Чей-то сладкий голосок пробовал успокоить хозяина, все закруглить и примирить, тут же перешел к посулам, а от слов к делу — полез за кошельком. Но был прерван грозным выкриком:
— Спрячь назад!
Грохнула табуретка. От дедова голоса дрогнули стекла.
— И пошли-ка вы все отсель к чертовой матери!
Звякнули стаканы, лопнула пузатая четверть.
— Вон отсель! Чтоб ноги вашей тут не было!
…Солнышко закрыла туча, подул ветер с пылью, будто сама природа переняла дедово настроение.
Митя побежал спасаться в сени… Там дед, выгнав гостей, уже запирал уличную дверь. С лицом, затененным грозовыми сумерками, со взглядом, скользившим где-то поверху, он прошел мимо, даже не заметив внука, не сказав словечка, и скрылся в горнице.
Митя с недоумением и недобрым предчувствием вошел следом. Дед опять его не заметил. Стоял посреди избы, расставив ноги, словно под ним не пол, а мчащийся поло́к, запряженный лихим жеребцом. Рубаха — черным колоколом, ворот растерзан, разорванный ремешок под ногами.
— Олахари, прощелыги! В бараний рог сверну!
За окном полыхнуло фиолетовое пламя, изба вздрогнула, и тотчас темная стена ливня смыла деревья, огород, улицу и бежавших по ней незадачливых гостей…

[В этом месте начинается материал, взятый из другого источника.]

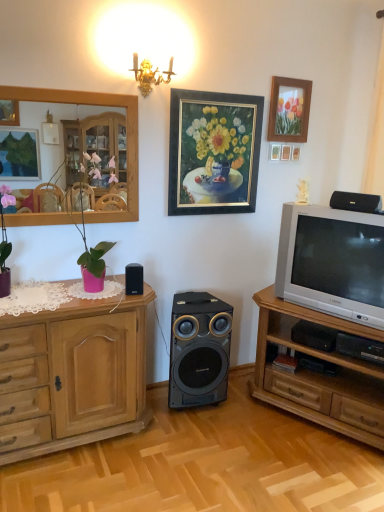
Locate an element on the screen. free space between black plastic speaker at center, marked as the first loudspeaker in a bottom-to-top arrangement, and wooden cabinet at left is located at coordinates (170, 410).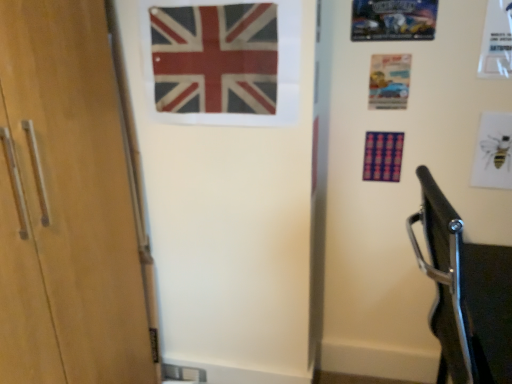
Where is `white paper bee at upper right, acting as the 3th postcard starting from the left`? This screenshot has width=512, height=384. white paper bee at upper right, acting as the 3th postcard starting from the left is located at coordinates (493, 152).

The width and height of the screenshot is (512, 384). What do you see at coordinates (389, 81) in the screenshot?
I see `matte paper postcard at upper right, acting as the second postcard starting from the top` at bounding box center [389, 81].

Find the location of `red and white fabric flag at upper center`. red and white fabric flag at upper center is located at coordinates (215, 58).

Locate an element on the screen. The height and width of the screenshot is (384, 512). white paper bee at upper right, the third postcard viewed from the top is located at coordinates (493, 152).

Is metallic silver car at upper right, the 1th postcard in the top-to-bottom sequence, taller than matte paper postcard at upper right, which ranks as the second postcard in bottom-to-top order?

No, metallic silver car at upper right, the 1th postcard in the top-to-bottom sequence, is not taller than matte paper postcard at upper right, which ranks as the second postcard in bottom-to-top order.

Is matte paper postcard at upper right, which ranks as the second postcard in bottom-to-top order, located within metallic silver car at upper right, which is counted as the third postcard, starting from the bottom?

No, metallic silver car at upper right, which is counted as the third postcard, starting from the bottom, does not contain matte paper postcard at upper right, which ranks as the second postcard in bottom-to-top order.

Considering the positions of points (401, 8) and (403, 70), is point (401, 8) farther from camera compared to point (403, 70)?

That is False.

How much distance is there between red and white fabric flag at upper center and white paper bee at upper right, positioned as the first postcard in bottom-to-top order?

red and white fabric flag at upper center is 1.00 meters from white paper bee at upper right, positioned as the first postcard in bottom-to-top order.

Is red and white fabric flag at upper center positioned with its back to white paper bee at upper right, the third postcard viewed from the top?

No, white paper bee at upper right, the third postcard viewed from the top, is not at the back of red and white fabric flag at upper center.

Based on the photo, considering the positions of objects red and white fabric flag at upper center and white paper bee at upper right, acting as the 3th postcard starting from the left, in the image provided, who is more to the right, red and white fabric flag at upper center or white paper bee at upper right, acting as the 3th postcard starting from the left,?

From the viewer's perspective, white paper bee at upper right, acting as the 3th postcard starting from the left, appears more on the right side.

Is red and white fabric flag at upper center bigger than metallic silver car at upper right, acting as the first postcard starting from the left?

Indeed, red and white fabric flag at upper center has a larger size compared to metallic silver car at upper right, acting as the first postcard starting from the left.

Between point (173, 45) and point (386, 14), which one is positioned in front?

Point (173, 45)

Is red and white fabric flag at upper center with metallic silver car at upper right, which is the 3th postcard from right to left?

There is a gap between red and white fabric flag at upper center and metallic silver car at upper right, which is the 3th postcard from right to left.

Is matte paper postcard at upper right, the 2th postcard in the left-to-right sequence, further to camera compared to metallic silver car at upper right, which is the 3th postcard from right to left?

Yes, it is.

Looking at their sizes, would you say matte paper postcard at upper right, which appears as the second postcard when viewed from the right, is wider or thinner than metallic silver car at upper right, acting as the first postcard starting from the left?

Clearly, matte paper postcard at upper right, which appears as the second postcard when viewed from the right, has less width compared to metallic silver car at upper right, acting as the first postcard starting from the left.

Is the surface of matte paper postcard at upper right, which appears as the second postcard when viewed from the right, in direct contact with metallic silver car at upper right, acting as the first postcard starting from the left?

They are not placed beside each other.

Can you confirm if matte paper postcard at upper right, acting as the second postcard starting from the top, is shorter than metallic silver car at upper right, which is counted as the third postcard, starting from the bottom?

No, matte paper postcard at upper right, acting as the second postcard starting from the top, is not shorter than metallic silver car at upper right, which is counted as the third postcard, starting from the bottom.

From the image's perspective, who appears lower, matte paper postcard at upper right, which ranks as the second postcard in bottom-to-top order, or white paper bee at upper right, positioned as the first postcard in bottom-to-top order?

white paper bee at upper right, positioned as the first postcard in bottom-to-top order, appears lower in the image.

Consider the image. Is matte paper postcard at upper right, which appears as the second postcard when viewed from the right, not within white paper bee at upper right, acting as the 3th postcard starting from the left?

matte paper postcard at upper right, which appears as the second postcard when viewed from the right, lies outside white paper bee at upper right, acting as the 3th postcard starting from the left,'s area.

How many degrees apart are the facing directions of matte paper postcard at upper right, which ranks as the second postcard in bottom-to-top order, and white paper bee at upper right, acting as the 3th postcard starting from the left?

matte paper postcard at upper right, which ranks as the second postcard in bottom-to-top order, and white paper bee at upper right, acting as the 3th postcard starting from the left, are facing 0.113 degrees away from each other.

Which object is positioned more to the left, matte paper postcard at upper right, acting as the second postcard starting from the top, or white paper bee at upper right, positioned as the first postcard in bottom-to-top order?

matte paper postcard at upper right, acting as the second postcard starting from the top, is more to the left.

Is white paper bee at upper right, positioned as the first postcard in bottom-to-top order, to the left or to the right of metallic silver car at upper right, which is counted as the third postcard, starting from the bottom, in the image?

Clearly, white paper bee at upper right, positioned as the first postcard in bottom-to-top order, is on the right of metallic silver car at upper right, which is counted as the third postcard, starting from the bottom, in the image.

Between white paper bee at upper right, the third postcard viewed from the top, and metallic silver car at upper right, which is counted as the third postcard, starting from the bottom, which one has smaller size?

metallic silver car at upper right, which is counted as the third postcard, starting from the bottom, is smaller.

Locate an element on the screen. The width and height of the screenshot is (512, 384). postcard that is in front of the white paper bee at upper right, the third postcard viewed from the top is located at coordinates (393, 20).

From the image's perspective, is white paper bee at upper right, acting as the 3th postcard starting from the left, on metallic silver car at upper right, the 1th postcard in the top-to-bottom sequence?

No, from the image's perspective, white paper bee at upper right, acting as the 3th postcard starting from the left, is not on top of metallic silver car at upper right, the 1th postcard in the top-to-bottom sequence.

Between metallic silver car at upper right, the 1th postcard in the top-to-bottom sequence, and white paper bee at upper right, the third postcard viewed from the top, which one has less height?

metallic silver car at upper right, the 1th postcard in the top-to-bottom sequence, is shorter.

Looking at their sizes, would you say metallic silver car at upper right, which is counted as the third postcard, starting from the bottom, is wider or thinner than white paper bee at upper right, acting as the 3th postcard starting from the left?

In the image, metallic silver car at upper right, which is counted as the third postcard, starting from the bottom, appears to be more narrow than white paper bee at upper right, acting as the 3th postcard starting from the left.

Measure the distance between metallic silver car at upper right, the 1th postcard in the top-to-bottom sequence, and white paper bee at upper right, the third postcard viewed from the top.

metallic silver car at upper right, the 1th postcard in the top-to-bottom sequence, and white paper bee at upper right, the third postcard viewed from the top, are 19.93 inches apart.

Where is `the 1st postcard to the right of the metallic silver car at upper right, which is the 3th postcard from right to left, starting your count from the anchor`? Image resolution: width=512 pixels, height=384 pixels. the 1st postcard to the right of the metallic silver car at upper right, which is the 3th postcard from right to left, starting your count from the anchor is located at coordinates (389, 81).

Locate an element on the screen. flag on the left of the white paper bee at upper right, placed as the 1th postcard when sorted from right to left is located at coordinates (215, 58).

Which object lies nearer to the anchor point metallic silver car at upper right, which is the 3th postcard from right to left, white paper bee at upper right, placed as the 1th postcard when sorted from right to left, or red and white fabric flag at upper center?

Among the two, white paper bee at upper right, placed as the 1th postcard when sorted from right to left, is located nearer to metallic silver car at upper right, which is the 3th postcard from right to left.

Looking at the image, which one is located further to matte paper postcard at upper right, which ranks as the second postcard in bottom-to-top order, metallic silver car at upper right, which is the 3th postcard from right to left, or white paper bee at upper right, the third postcard viewed from the top?

Based on the image, white paper bee at upper right, the third postcard viewed from the top, appears to be further to matte paper postcard at upper right, which ranks as the second postcard in bottom-to-top order.

When comparing their distances from white paper bee at upper right, acting as the 3th postcard starting from the left, does metallic silver car at upper right, which is counted as the third postcard, starting from the bottom, or red and white fabric flag at upper center seem further?

The object further to white paper bee at upper right, acting as the 3th postcard starting from the left, is red and white fabric flag at upper center.

When comparing their distances from matte paper postcard at upper right, acting as the second postcard starting from the top, does metallic silver car at upper right, which is the 3th postcard from right to left, or red and white fabric flag at upper center seem closer?

Among the two, metallic silver car at upper right, which is the 3th postcard from right to left, is located nearer to matte paper postcard at upper right, acting as the second postcard starting from the top.

Looking at this image, looking at the image, which one is located further to matte paper postcard at upper right, which ranks as the second postcard in bottom-to-top order, white paper bee at upper right, positioned as the first postcard in bottom-to-top order, or red and white fabric flag at upper center?

red and white fabric flag at upper center is positioned further to the anchor matte paper postcard at upper right, which ranks as the second postcard in bottom-to-top order.

Looking at the image, which one is located further to matte paper postcard at upper right, which appears as the second postcard when viewed from the right, red and white fabric flag at upper center or white paper bee at upper right, acting as the 3th postcard starting from the left?

red and white fabric flag at upper center is further to matte paper postcard at upper right, which appears as the second postcard when viewed from the right.

From the image, which object appears to be farther from matte paper postcard at upper right, which appears as the second postcard when viewed from the right, white paper bee at upper right, placed as the 1th postcard when sorted from right to left, or metallic silver car at upper right, which is counted as the third postcard, starting from the bottom?

white paper bee at upper right, placed as the 1th postcard when sorted from right to left, is further to matte paper postcard at upper right, which appears as the second postcard when viewed from the right.

When comparing their distances from white paper bee at upper right, placed as the 1th postcard when sorted from right to left, does red and white fabric flag at upper center or matte paper postcard at upper right, acting as the second postcard starting from the top, seem closer?

Based on the image, matte paper postcard at upper right, acting as the second postcard starting from the top, appears to be nearer to white paper bee at upper right, placed as the 1th postcard when sorted from right to left.

Find the location of a particular element. The image size is (512, 384). postcard between red and white fabric flag at upper center and matte paper postcard at upper right, acting as the second postcard starting from the top, in the horizontal direction is located at coordinates (393, 20).

Where is `postcard located between metallic silver car at upper right, which is counted as the third postcard, starting from the bottom, and white paper bee at upper right, placed as the 1th postcard when sorted from right to left, in the left-right direction`? postcard located between metallic silver car at upper right, which is counted as the third postcard, starting from the bottom, and white paper bee at upper right, placed as the 1th postcard when sorted from right to left, in the left-right direction is located at coordinates (389, 81).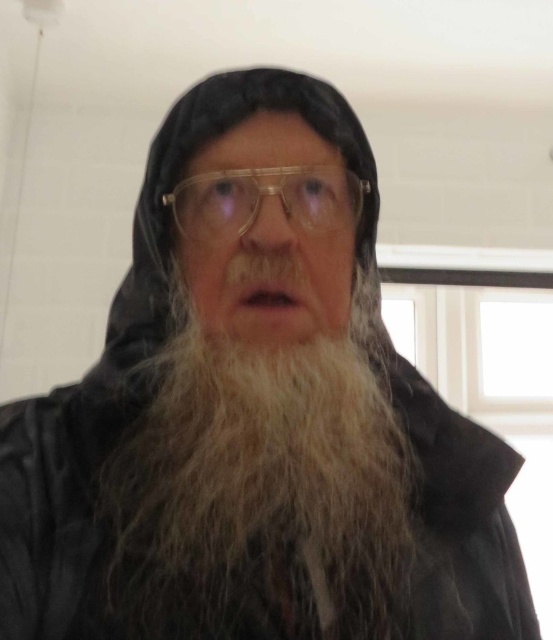
Can you confirm if white fuzzy beard at center is bigger than transparent plastic glasses at center?

Indeed, white fuzzy beard at center has a larger size compared to transparent plastic glasses at center.

Does white fuzzy beard at center have a smaller size compared to transparent plastic glasses at center?

Incorrect, white fuzzy beard at center is not smaller in size than transparent plastic glasses at center.

Who is more distant from viewer, (221, 428) or (176, 224)?

Point (176, 224)

Locate an element on the screen. The height and width of the screenshot is (640, 553). white fuzzy beard at center is located at coordinates (263, 488).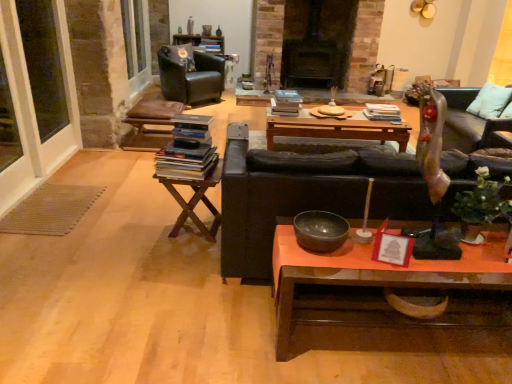
Locate an element on the screen. hardcover book at center, which is the 1th book in back-to-front order is located at coordinates (382, 112).

In the scene shown: Measure the distance between hardcover books at center, the second book positioned from the back, and camera.

A distance of 3.92 meters exists between hardcover books at center, the second book positioned from the back, and camera.

The width and height of the screenshot is (512, 384). What do you see at coordinates (320, 231) in the screenshot?
I see `matte black bowl at center` at bounding box center [320, 231].

From the picture: In order to face matte black bowl at center, should I rotate leftwards or rightwards?

Turn right by 8.718 degrees to look at matte black bowl at center.

What do you see at coordinates (392, 248) in the screenshot?
I see `matte red picture frame at center` at bounding box center [392, 248].

You are a GUI agent. You are given a task and a screenshot of the screen. Output one action in this format:
    pyautogui.click(x=<x>, y=<y>)
    Task: Click on the black leather armchair at upper left
    This screenshot has width=512, height=384.
    Given the screenshot: What is the action you would take?
    pyautogui.click(x=191, y=76)

The image size is (512, 384). Find the location of `hardcover book at center, marked as the third book in a left-to-right arrangement`. hardcover book at center, marked as the third book in a left-to-right arrangement is located at coordinates (382, 112).

Between hardcover books at center left, marked as the first book in a left-to-right arrangement, and black leather couch at center, which one is positioned behind?

hardcover books at center left, marked as the first book in a left-to-right arrangement.

Where is `studio couch located on the right of hardcover books at center left, marked as the first book in a left-to-right arrangement`? studio couch located on the right of hardcover books at center left, marked as the first book in a left-to-right arrangement is located at coordinates (305, 195).

Which of these two, hardcover books at center left, marked as the first book in a left-to-right arrangement, or black leather couch at center, stands taller?

Standing taller between the two is black leather couch at center.

Which of these two, hardcover books at center left, marked as the first book in a left-to-right arrangement, or black leather couch at center, is bigger?

black leather couch at center is bigger.

From a real-world perspective, is matte red picture frame at center physically below clear glass window screen at upper left?

Indeed, from a real-world perspective, matte red picture frame at center is positioned beneath clear glass window screen at upper left.

From the picture: Is matte red picture frame at center in front of clear glass window screen at upper left?

Yes, it is.

Consider the image. Is matte red picture frame at center inside the boundaries of clear glass window screen at upper left, or outside?

matte red picture frame at center is located beyond the bounds of clear glass window screen at upper left.

Is point (396, 236) behind point (28, 32)?

No.

Is hardcover books at center left, the 3th book from the top, positioned in front of matte black bowl at center?

That is False.

Which object is positioned more to the left, hardcover books at center left, which is counted as the 3th book, starting from the back, or matte black bowl at center?

hardcover books at center left, which is counted as the 3th book, starting from the back.

Considering the positions of point (193, 155) and point (311, 213), is point (193, 155) closer or farther from the camera than point (311, 213)?

Point (193, 155) appears to be farther away from the viewer than point (311, 213).

From the image's perspective, does hardcover books at center left, the first book when ordered from front to back, appear higher than matte black bowl at center?

Yes, from the image's perspective, hardcover books at center left, the first book when ordered from front to back, is on top of matte black bowl at center.

Which object is positioned more to the left, white fabric pillow at right or black leather couch at center?

Positioned to the left is black leather couch at center.

Which is behind, point (504, 110) or point (229, 201)?

The point (504, 110) is farther from the camera.

Would you say black leather couch at center is part of white fabric pillow at right's contents?

No, white fabric pillow at right does not contain black leather couch at center.

Can you confirm if matte black bowl at center is shorter than black leather couch at center?

Indeed, matte black bowl at center has a lesser height compared to black leather couch at center.

Could you tell me if matte black bowl at center is turned towards black leather couch at center?

No, matte black bowl at center does not turn towards black leather couch at center.

In terms of size, does matte black bowl at center appear bigger or smaller than black leather couch at center?

Clearly, matte black bowl at center is smaller in size than black leather couch at center.

Are woodenwoodentable at left and black leather couch at center located far from each other?

Actually, woodenwoodentable at left and black leather couch at center are a little close together.

Can you confirm if woodenwoodentable at left is shorter than black leather couch at center?

Indeed, woodenwoodentable at left has a lesser height compared to black leather couch at center.

From a real-world perspective, is woodenwoodentable at left located beneath black leather couch at center?

Yes.

Does woodenwoodentable at left appear on the left side of black leather couch at center?

Indeed, woodenwoodentable at left is positioned on the left side of black leather couch at center.

Looking at the image, does matte red picture frame at center seem bigger or smaller compared to matte black bowl at center?

Clearly, matte red picture frame at center is smaller in size than matte black bowl at center.

Which is farther from the camera, (398, 248) or (307, 243)?

Positioned behind is point (307, 243).

Between matte red picture frame at center and matte black bowl at center, which one appears on the right side from the viewer's perspective?

matte red picture frame at center.

Locate an element on the screen. The height and width of the screenshot is (384, 512). the 3rd book above the black leather couch at center (from a real-world perspective) is located at coordinates (185, 162).

Locate an element on the screen. The image size is (512, 384). picture frame below the clear glass window screen at upper left (from the image's perspective) is located at coordinates 392,248.

When comparing their distances from hardcover books at center left, which is counted as the 3th book, starting from the back, does wooden polished coffee table at center, marked as the 2th coffee table in a bottom-to-top arrangement, or clear glass window screen at upper left seem further?

Among the two, clear glass window screen at upper left is located further to hardcover books at center left, which is counted as the 3th book, starting from the back.

Considering their positions, is black leather couch at center positioned further to wooden polished coffee table at lower center, the 2th coffee table when ordered from top to bottom, than woodenwoodentable at left?

woodenwoodentable at left is further to wooden polished coffee table at lower center, the 2th coffee table when ordered from top to bottom.

Looking at the image, which one is located closer to hardcover books at center, acting as the 1th book starting from the top, wooden polished coffee table at center, which is the 1th coffee table in top-to-bottom order, or black leather couch at center?

wooden polished coffee table at center, which is the 1th coffee table in top-to-bottom order, is positioned closer to the anchor hardcover books at center, acting as the 1th book starting from the top.

Which object lies further to the anchor point wooden polished coffee table at center, acting as the 2th coffee table starting from the front, wooden polished coffee table at lower center, the 2th coffee table when ordered from top to bottom, or matte black bowl at center?

The object further to wooden polished coffee table at center, acting as the 2th coffee table starting from the front, is matte black bowl at center.

Which object lies nearer to the anchor point metallic silver couch at right, hardcover books at center left, which is the third book from right to left, or white fabric pillow at right?

hardcover books at center left, which is the third book from right to left, is closer to metallic silver couch at right.

When comparing their distances from hardcover books at center left, which is counted as the 3th book, starting from the back, does white fabric pillow at right or matte red picture frame at center seem further?

white fabric pillow at right is further to hardcover books at center left, which is counted as the 3th book, starting from the back.

Considering their positions, is black leather armchair at upper left positioned further to woodenwoodentable at left than hardcover books at center left, the first book when ordered from front to back?

black leather armchair at upper left is positioned further to the anchor woodenwoodentable at left.

Looking at this image, from the image, which object appears to be nearer to white fabric pillow at right, hardcover books at center, the 2th book positioned from the right, or matte red picture frame at center?

hardcover books at center, the 2th book positioned from the right, lies closer to white fabric pillow at right than the other object.

This screenshot has height=384, width=512. Find the location of `studio couch between wooden polished coffee table at lower center, which is the 1th coffee table from front to back, and white fabric pillow at right from front to back`. studio couch between wooden polished coffee table at lower center, which is the 1th coffee table from front to back, and white fabric pillow at right from front to back is located at coordinates (305, 195).

Image resolution: width=512 pixels, height=384 pixels. In order to click on table between matte red picture frame at center and wooden polished coffee table at center, marked as the 2th coffee table in a bottom-to-top arrangement, in the front-back direction in this screenshot , I will do `click(195, 201)`.

The image size is (512, 384). What are the coordinates of `book situated between wooden polished coffee table at center, marked as the 2th coffee table in a bottom-to-top arrangement, and metallic silver couch at right from left to right` in the screenshot? It's located at (382, 112).

I want to click on window screen between matte red picture frame at center and black leather armchair at upper left in the front-back direction, so click(42, 65).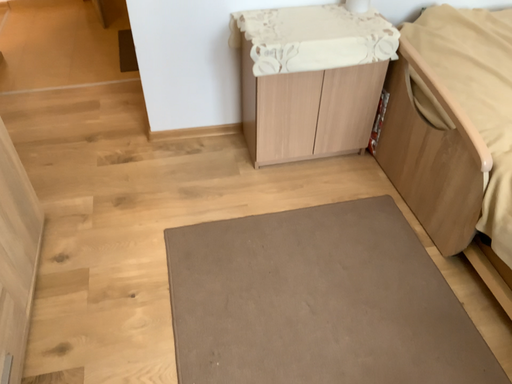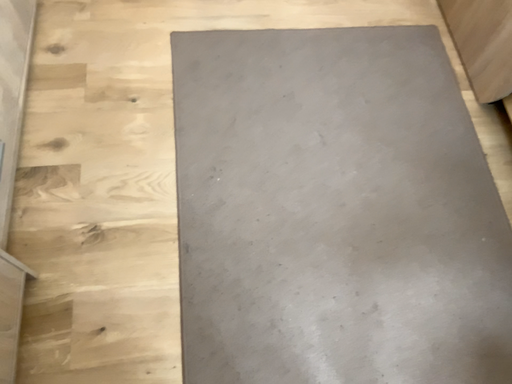
Question: How did the camera likely rotate when shooting the video?

Choices:
 (A) rotated upward
 (B) rotated downward

Answer: (B)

Митя съежился в уголке у сундука. Страх перед грозой — и еще больше перед дедом, ставшим вдруг незнакомым, чужим, — прибил, пригнул, прижал к стене. Митя хотел закрыть глаза, но даже этого не мог так и стоял в своем уголке на виду стихий. Вслед за ударом грома дед сам загрохотал:
— Так, Илья! Так, пророк! Поддай им на дорожку! Ха-ха-ха! Бей молоньей! Жги их, чертей собачьих!
Подскочил к окну, распахнул ударом кулака, выбросил в ливень горшок с цветком.
— Вот вам справку! Вот филькину грамотку! Завоняли весь дом! Дышать нечем! — Он раздернул два других окна. — Чтоб духу поганого не оставалось!
Косой ливень вломился в избу, мигом залил пол; с сундука, где стоял Митя, потек ручей, сквозняк водяной пылью пронесся по дому. Запахло сырой землей и листьями.
Рубашка с левого бока намокла, струйка бежала по ноге, но Митя не мог выйти из-под ливня, бившего в окно…
Призывая в союзники Илью-пророка, дед выбрасывал горшки с цветами, за ними, нелепо затрепыхав, полетела содранная со стола клеенка.
— Прощелыги! Олахари! Дуроплясы чертовы!
В разорванной до пояса мокрой рубахе, со всклоченной бородой, отверстым ртом — он сам был как гром и гроза.
5
Дедов сад протянулся до самой речки. Возле дома, в палисаднике и вдоль забора, выходившего на улицу, росло что поценней, с чего во время созревания нельзя спускать глаз: груши — тонковетки и бессемянки, вишня владимировка, яблони коричные (по-местному, «кориш»), крупная смородина, отборный крыжовник, по обилию, величине и сладости ягод не уступавший винограду — все было привезено, принесено саженцами и черенками, привито, выхожено и выпестовано за долгие годы, все укоренилось, разрослось, заплодоносило, стало гордостью деда и причиной постоянных набегов поулошных ребятишек, отыскивавших щели в плотной городьбе, ловивших каждый миг, пропущенный хозяевами этого сладчайшего великолепия.